You could well be right. I am no longer exposed much to either of them but in total my exposure to Kermode has been significantly the lowest.


----------



## youngian (Oct 20, 2013)

white rabbit said:


> And his comedy impersonations are horrible, especially Gwyneth Paltrow.



Like Andrew Neil's jokes they are sort of supposed be although I like his Liam Neeson from Taken.


----------



## butchersapron (Oct 20, 2013)

weltweit said:


> You could well be right. I am no longer exposed much to either of them but in total my exposure to Kermode has been significantly the lowest.


So you think kermode lords it over you because you never see or read anything that he does. You are not kidding when you say that you're really really thivk are you?


----------



## white rabbit (Oct 20, 2013)

youngian said:


> Like Andrew Neil's jokes they are sort of supposed be although I like his Liam Neeson from Taken.


To an extent, but I have no idea what _mewewmemewwemewmem_ is supposed to be.


----------



## youngian (Oct 20, 2013)

Isn't that Rene Zellweger?


----------



## weltweit (Oct 20, 2013)

butchersapron said:


> So you think kermode lords it over you because you never see or read anything that he does. You are not kidding when you say that you're really really thivk are you?


You are really very boring butchersapron. Very boring.


----------



## Casually Red (Oct 20, 2013)

thats why i took his advice and put him on ignore, the obsessive fuck


----------



## butchersapron (Oct 20, 2013)

Casually Red said:


> thats why i took his advice and put him on ignore, the obsessive fuck


I didn't advise anything of the sort you liar. I actively encourage people like you to not run away, to not be defeated. But even in defeat you seem to want to lie.


----------



## barney_pig (Oct 20, 2013)

I do recommend people to listen to marks rant against sexin the city 2, it is class.


----------



## Belushi (Oct 20, 2013)

barney_pig said:


> I do recommend people to listen to marks rant against sexin the city 2, it is class.


 
It is the best review he has ever done tbf


----------



## Stigmata (Oct 20, 2013)

That and every Danny Dyer film he's reviewed, ever. The two despise each other


----------



## emanymton (Oct 20, 2013)

Stigmata said:


> That and every Danny Dyer film he's reviewed, ever. The two despise each other


I thought everyone despised Danny Dyer?


----------



## DotCommunist (Oct 20, 2013)

Can't wait till he takes over the Queen Vic on eastenders. It'll be amazing.


----------



## maomao (Oct 20, 2013)

barney_pig said:


> I do recommend people to listen to marks rant against sexin the city 2, it is class.


Might watch that later. My wife forced me to go and it was without a doubt the worst film I ever saw in my life.


----------



## DotCommunist (Oct 20, 2013)

maomao said:


> Might watch that later. My wife forced me to go and it was without a doubt the worst film I ever saw in my life.




this is good


----------



## TheHoodedClaw (Oct 20, 2013)

Exercise instructions
(1) In the forum thread about Kermode, why did maomao go to see Sex and the City 2, and what did maomao think of it? Answer in one to three sentences.
(2) Please write the next part of the forum thread about Kermode, picking up from the last line of the thread.

Recorded information
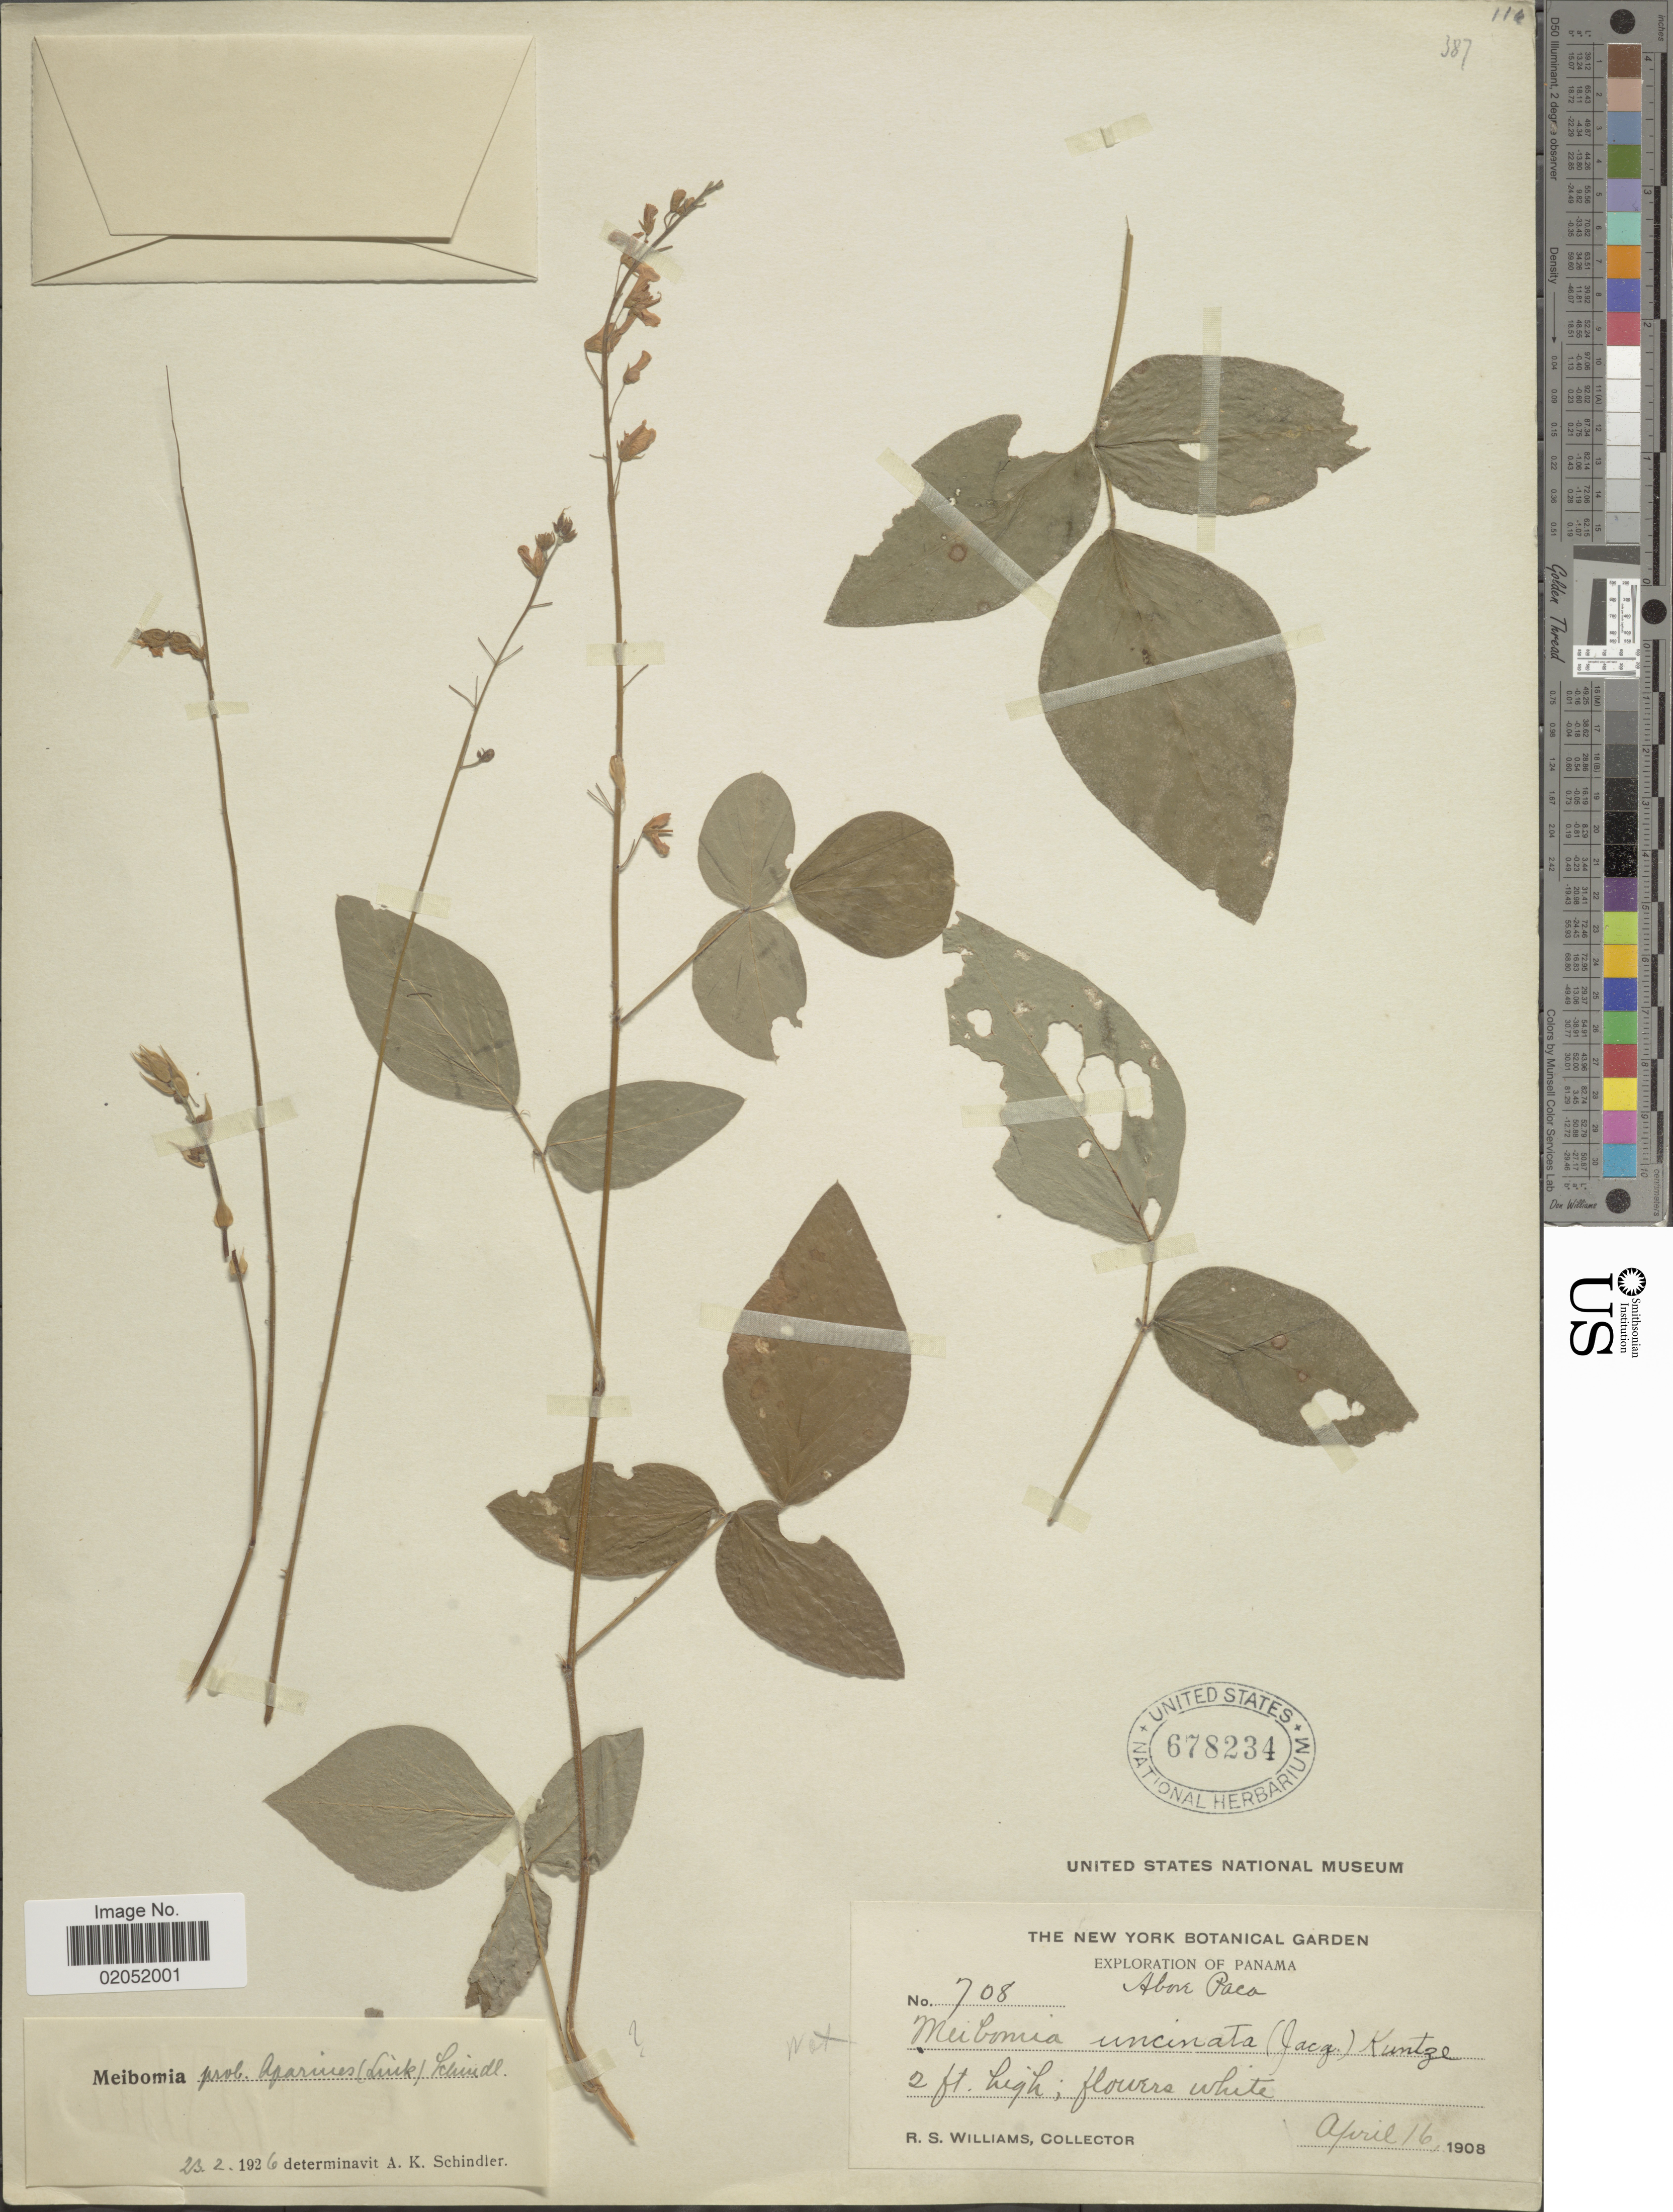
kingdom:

Responses for each task
(1) maomao went because maomao's wife forced it. maomao called it, without a doubt, the worst film maomao had ever seen.

(2)
DotCommunist said:


> this is good




Ha, that's ace. The bit with the dictionary


----------



## weltweit (Oct 20, 2013)

DotCommunist said:


> this is good



Well I watched it, he wasn't as loathsome as I recall, perhaps he has mellowed somewhat, after all it must have been a reality check / slap across the chops to be beaten to film2012 (whatever) by Claudia Winkelman!!


----------



## butchersapron (Oct 20, 2013)

You make me want to not live


----------



## Frances Lengel (Oct 20, 2013)

white rabbit said:


> This it the Noel Gallagher who said reading books is a waste of time.



It is if Will Self wrote them.


----------



## Voley (Oct 20, 2013)

Belushi said:


> It is the best review he has ever done tbf


He said 'Pain and Gain' was 'like swimming in a river of effluent' recently.


----------



## butchersapron (Oct 20, 2013)

Which is why it's so good.


----------



## Voley (Oct 20, 2013)

I thought you might have something to say about that.


----------



## Spanky Longhorn (Oct 20, 2013)

Kermode used to buy his cds and dvds in Southampton HMV where I remember jostling elbows with him when trying to grab the one copy of a new Korean import a live album by Chubby Checker. 

Generally when Kermode loves a film I know that it is one I will never ever want to watch. Ever. But, his reviews are very listenable or readable and I do enjoy his takedowns of proper shit. 

Self on the otherhand is a pompous overpleased prick. He is the "literary" version of King Robb or whatever his name is on GoT.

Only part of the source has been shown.